Vor kurzem hat die US-Zulassungsbehörde ein Medikament des australischen Arzneimittelherstellers CSL zugelassen. Hemgenix, so heisst das Produkt, kostet 3,5 Millionen Dollar pro Spritze. Ein Grund für den Beobachter, ein paar Fragen zu stellen und Antworten zu liefern.

Bei welcher Krankheit hilft Hemgenix?

Hemgenix ist ein Medikament gegen Hämophilie, im Volksmund auch Bluterkrankheit genannt.

Was ist Hämophilie?

Die Krankheit äussert sich in einer Störung der Blutgerinnung. Betroffene bekommen schneller blaue Flecken, können unter schmerzhaften Einblutungen in Gelenke, Muskulatur oder Fettgewebe leiden und verstärktes Nasenbluten, blutigen Urin, innere Blutungen und nach Stürzen auf den Kopf Gehirnblutungen haben. Die Lebensqualität kann bei schwer Erkrankten stark eingeschränkt sein.

Wer kann an Hämophilie erkranken?

Hämophilie ist eine Erbkrankheit, von der vor allem Jungen und Männer betroffen sind. Unter 10’000 männlichen Neugeborenen findet sich statistisch gesehen ein Knabe mit Hämophilie. In der Schweiz sind gut 750 Hämophile erfasst, die wegen ihrer Krankheit mehr oder weniger regelmässig ärztliche Hilfe brauchen.

Wie wirkt Hemgenix und wer kann davon profitieren?
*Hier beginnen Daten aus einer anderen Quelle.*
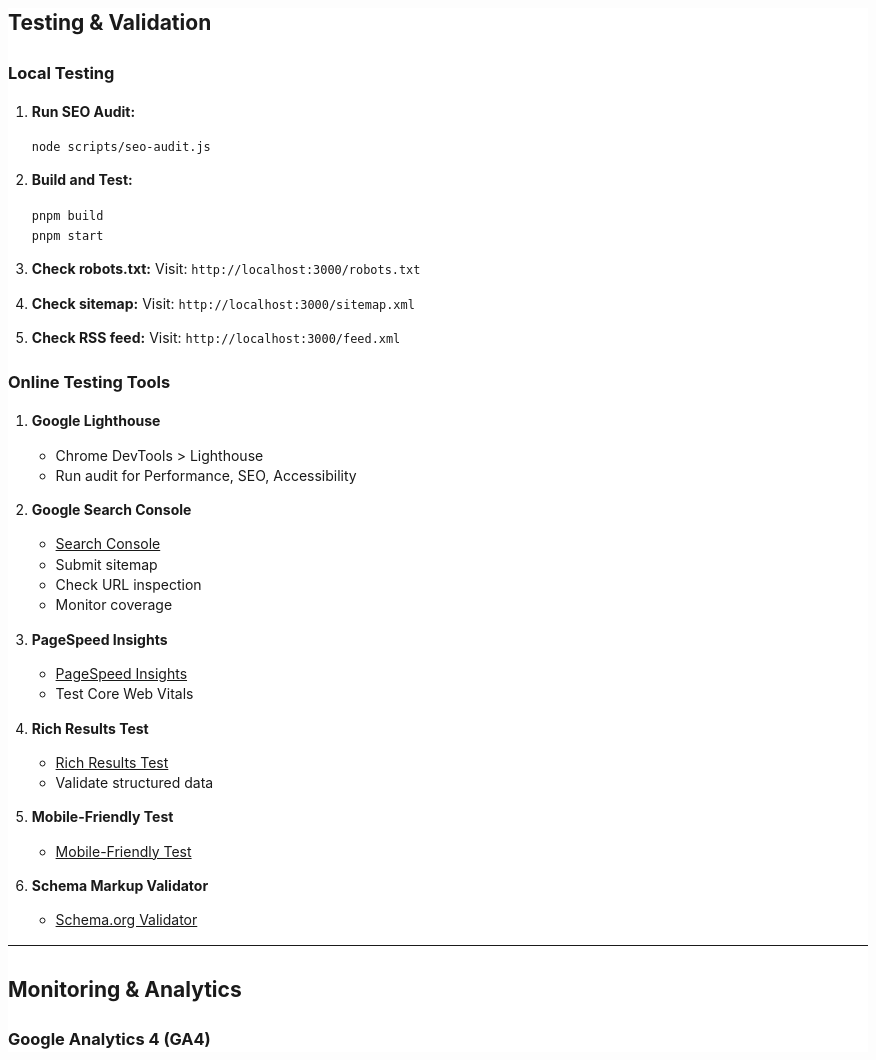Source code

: 
## Testing & Validation

### Local Testing

1. **Run SEO Audit:**
   ```bash
   node scripts/seo-audit.js
   ```

2. **Build and Test:**
   ```bash
   pnpm build
   pnpm start
   ```

3. **Check robots.txt:**
   Visit: `http://localhost:3000/robots.txt`

4. **Check sitemap:**
   Visit: `http://localhost:3000/sitemap.xml`

5. **Check RSS feed:**
   Visit: `http://localhost:3000/feed.xml`

### Online Testing Tools

1. **Google Lighthouse**
   - Chrome DevTools > Lighthouse
   - Run audit for Performance, SEO, Accessibility

2. **Google Search Console**
   - [Search Console](https://search.google.com/search-console)
   - Submit sitemap
   - Check URL inspection
   - Monitor coverage

3. **PageSpeed Insights**
   - [PageSpeed Insights](https://pagespeed.web.dev/)
   - Test Core Web Vitals

4. **Rich Results Test**
   - [Rich Results Test](https://search.google.com/test/rich-results)
   - Validate structured data

5. **Mobile-Friendly Test**
   - [Mobile-Friendly Test](https://search.google.com/test/mobile-friendly)

6. **Schema Markup Validator**
   - [Schema.org Validator](https://validator.schema.org/)

---

## Monitoring & Analytics

### Google Analytics 4 (GA4)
Mit der Spritze wird ein Gen, das die fehlenden Gerinnungsfaktoren produzieren kann, in die Leber eingebracht. Dort beginnt es mit der Herstellung des für den Gerinnungsprozess zuständigen Proteins. Profitieren können Menschen, die unter Hämophilie-B leiden. Da dies einen genetischen Eingriff in den Körper darstellt, kann die Spritze Kindern und Jugendlichen aus medizinischen Gründen nicht verabreicht werden. Und rund ein Drittel der Bluter reagiert negativ auf das verabreichte Protein.

Wird Hemgenix von den Krankenkassen übernommen?

In der Schweiz müssen BAG und Swissmedic über die Kassenfähigkeit entscheiden und mit dem Hersteller den Schweizer Preis aushandeln. Branchenkenner gehen davon aus, dass das Medikament hierzulande nicht vor 2024 auf den Markt kommen wird. Betroffene hoffen auf ein neues Pricing-Modell, bei dem das Medikament quasi auf Raten bezahlt wird, da die langfristige Wirkung nicht sicher ist.

Warum ist es so teuer?

Laut Hersteller sei die Entwicklung teuer und langwierig gewesen und die Zahl der Hämophilen, bei denen das Medikament zum Einsatz kommen könne, klein. Eine unabhängige und gemeinnützige US-Organisation, das Institute for Clinical and Economic Review, hat die Preisgestaltung unter die Lupe genommen und ist zum Schluss gekommen, dass der faire Preis unter drei Millionen Dollar liegen würde.

Lohnt sich das teure Medikament finanziell für die Patienten?

In der Theorie braucht ein Patient nur diese eine Spritze. Da sich die Kosten für eine herkömmliche Behandlung schnell einmal auf 200’000 bis 300’000 Franken belaufen, wäre Hemgenix in rund zehn Jahren amortisiert. Allerdings zeigen Studien, dass in manchen Fällen die Wirkung verfliegt. Das heisst für die Patienten: zurück zum Start. Eine zweite Spritze ist nicht möglich.